F1: Alfa Romeo C42 - "polski" bolid w Formule 1
Alfa Romeo konstrukcję C42 przedstawiła
już na testach w Barcelonie, na których bolid pomalowany był w specjalny kamuflaż,
maskujący elementy samochodu. Pierwsza tura testów nie była dla Alfy zbyt
udana. Zespół trapiły problemy techniczne, przez co Robert Kubica w porannej
sesji pierwszego dnia testów pokonał zaledwie 9 okrążeń. Później wcale nie było
lepiej, zespół z Hinwil w ciągu trzech dni testowych przejechał raptem 175
kółek, co składa się na drugi najmniejszy dystans pokonany przez jakikolwiek
zespół (mniej przejechał tylko Haas – 160 okrążeń). Miejmy nadzieję, że liczba
kilometrów przejechanych w Barcelonie nie przełoży się jednak na dyspozycję
Alfy podczas tegorocznego sezonu oraz że testy w Bahrajnie będą dla
szwajcarsko-włoskiego zespołu zdecydowanie bardziej udane.

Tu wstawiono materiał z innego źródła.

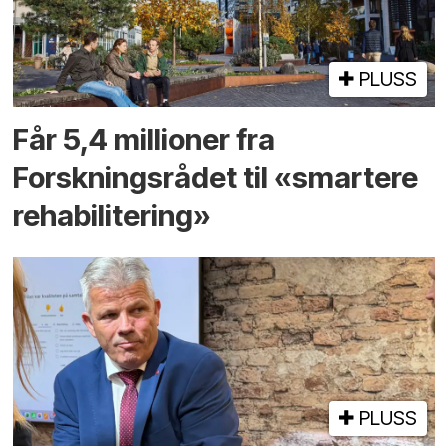
PLUSS
Får 5,4 millioner fra
Forskningsrådet til «smartere
rehabilitering»
PLUSS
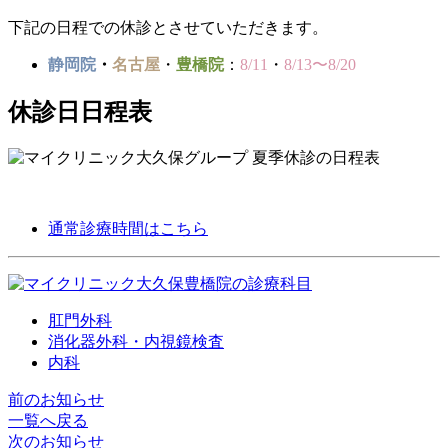
下記の日程での休診とさせていただきます。
静岡院
・
名古屋
・
豊橋院
：
8/11
・
8/13〜8
/20
休診日日程表
通常診療時間はこちら
肛門外科
消化器外科・内視鏡検査
内科
前のお知らせ
一覧へ戻る
次のお知らせ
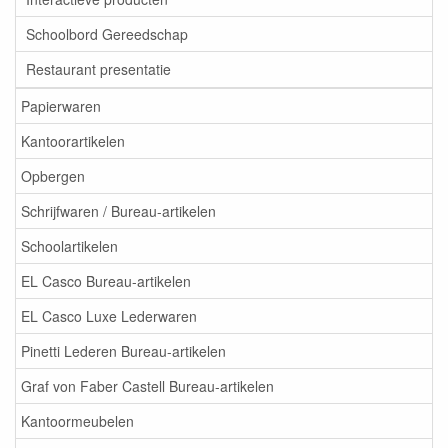
Schoolbord Gereedschap
Restaurant presentatie
Papierwaren
Kantoorartikelen
Opbergen
Schrijfwaren / Bureau-artikelen
Schoolartikelen
EL Casco Bureau-artikelen
EL Casco Luxe Lederwaren
Pinetti Lederen Bureau-artikelen
Graf von Faber Castell Bureau-artikelen
Kantoormeubelen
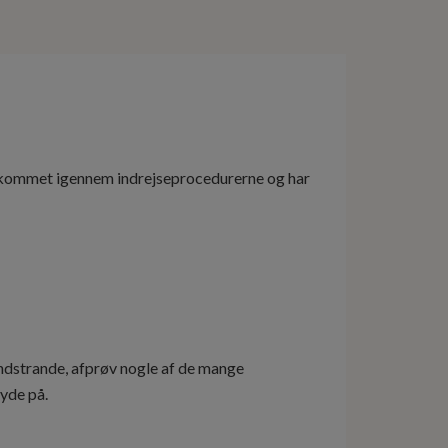
er kommet igennem indrejseprocedurerne og har
andstrande, afprøv nogle af de mange
byde på.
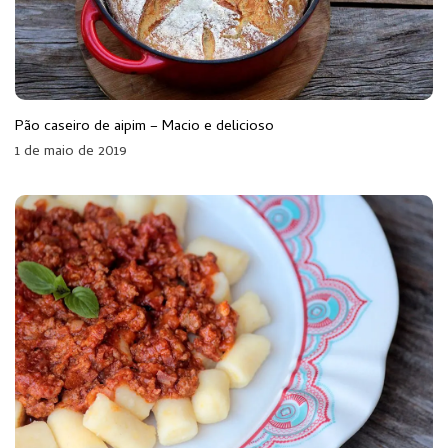
Pão caseiro de aipim – Macio e delicioso
1 de maio de 2019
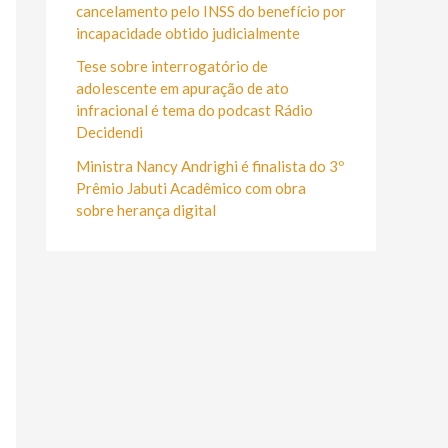
r
cancelamento pelo INSS do benefício por
:
incapacidade obtido judicialmente
Tese sobre interrogatório de
adolescente em apuração de ato
infracional é tema do podcast Rádio
Decidendi
Ministra Nancy Andrighi é finalista do 3º
Prêmio Jabuti Acadêmico com obra
sobre herança digital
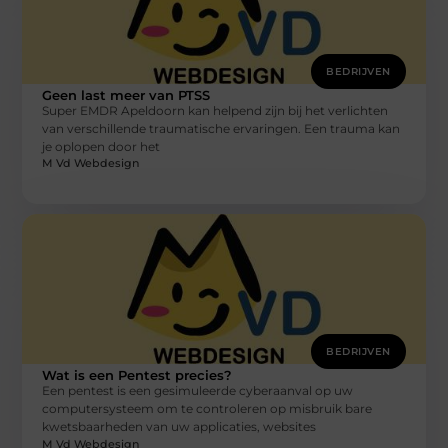
BEDRIJVEN
Geen last meer van PTSS
Super EMDR Apeldoorn kan helpend zijn bij het verlichten
van verschillende traumatische ervaringen. Een trauma kan
je oplopen door het
M Vd Webdesign
BEDRIJVEN
Wat is een Pentest precies?
Een pentest is een gesimuleerde cyberaanval op uw
computersysteem om te controleren op misbruik bare
kwetsbaarheden van uw applicaties, websites
M Vd Webdesign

Nie chcemy, aby bolid przyodziany w tak urodziwe barwy podróżował w ogonie stawki. Trzeba przyznać, że Alfa z roku na rok serwuje nam coraz to lepsze projekty oklejenia, a w tym sezonie zdecydowali się na "polskie barwy". Nawet kołpaki zostały pomalowane w biało-czerwone akcenty. Nie twierdzę jednak, że jest to w pełni świadomy zabieg albo część zobowiązań wobec polskiego Orlenu. Projektanci Alfy raczej starali się ubrać C42 w tradycyjne barwy Alfy Romeo, ale chcąc nie chcąc tegoroczne malowanie wyszło im, jakby specjalnie chcieli podkreślić udział polskiego przedsiębiorstwa oraz Roberta Kubicy w swoim sukcesie.
Trzymamy
zatem kciuki za tegoroczny bolid Alfy oraz jej kierowców, aby mogli w
sezonie 2022 powalczyć w środku stawki z innymi mocnymi zespołami.